Dawn had the city turning its glass facades from gunmetal to a pale, oily gold. Riley Park moved through that light as if she belonged to the steel itself: deliberate, unhurried, keen-eyed. Her boots thudded against the service hatch and she tugged the collar of her weathered jacket up against a wind that still tasted like river spray and roasted coffee. From the street below came the regular morning chorus—trams coughing to life, a vendor hawking saffron pancakes with a practiced singsong, and someone tuning a radio to a station that played harp loops and municipal announcements.
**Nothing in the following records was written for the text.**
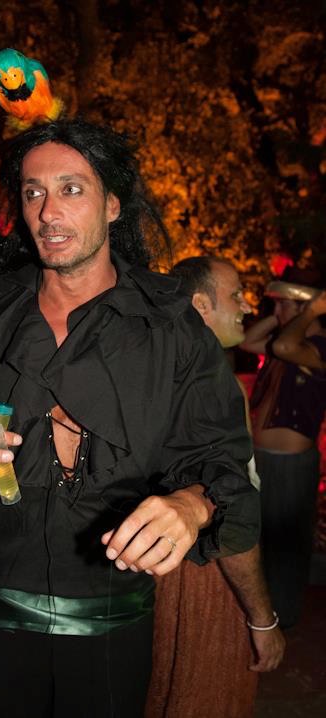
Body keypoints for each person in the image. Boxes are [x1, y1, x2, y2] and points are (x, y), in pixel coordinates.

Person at [0, 119, 260, 718]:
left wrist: (192, 504)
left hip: (115, 627)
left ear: (113, 204)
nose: (48, 211)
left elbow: (221, 460)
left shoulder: (169, 327)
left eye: (71, 189)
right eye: (33, 192)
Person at [147, 256, 285, 718]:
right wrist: (262, 619)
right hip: (208, 572)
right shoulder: (210, 388)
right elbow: (228, 514)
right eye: (236, 295)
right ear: (200, 305)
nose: (246, 306)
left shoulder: (169, 370)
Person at [241, 266, 326, 628]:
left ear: (305, 308)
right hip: (263, 459)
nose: (275, 312)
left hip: (292, 463)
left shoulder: (317, 347)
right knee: (261, 541)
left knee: (287, 546)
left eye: (282, 305)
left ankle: (285, 618)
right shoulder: (284, 341)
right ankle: (262, 614)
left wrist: (309, 311)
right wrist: (282, 315)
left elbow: (286, 346)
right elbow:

The festival flags strung across the promenade whipped softly; the city cared for spectacle as politely as a neighbor watering their rooftop basil.
Riley slung her pack over one shoulder and clicked her harness into place with a motion so economical it looked like rote ritual. Her fingers moved over buckles the way some people eased open a book: quick, precise, affectionate. She tested the belay: pull, lock, slack. The iron of the anchor plate near the parapet had a light filigree of dew; up close it smelled like rain and machine oil. She knelt, fingers tracing an old weld, feeling for hairline give the way a doctor palpates a pulse. The tool bag at her hip was a small phone booth of leather and canvas—carabiners in a tidy row, shackles like sleeping beetles, a coil of new polyester line kept for emergencies. An old coffee thermos, taped where the handle had cracked, gave off a bitter promise. "If this stuff was rope, it’d knot itself," she muttered, and the thermos seemed to agree by making that embarrassed, sloshing sound that people call dignity.
There was an economy of noises on a rooftop at this hour: the low thrum of the HVAC units, the clank of an early crew pulling up a winch, the distant laugh of two night-shift delivery drivers. A pair of rooftop yoga mats lay rolled and abandoned; someone had left a chipped ceramic mug with a hand-painted cat steaming gently in it. That was the kind of detail Riley liked—stray domesticities that reminded her the city was not just pulleys and permits but also people who brewed cardamom tea on the sly and planted chili seedlings in milk cartons. Rigging, she always said, was part weather-reading, part civic anthropology.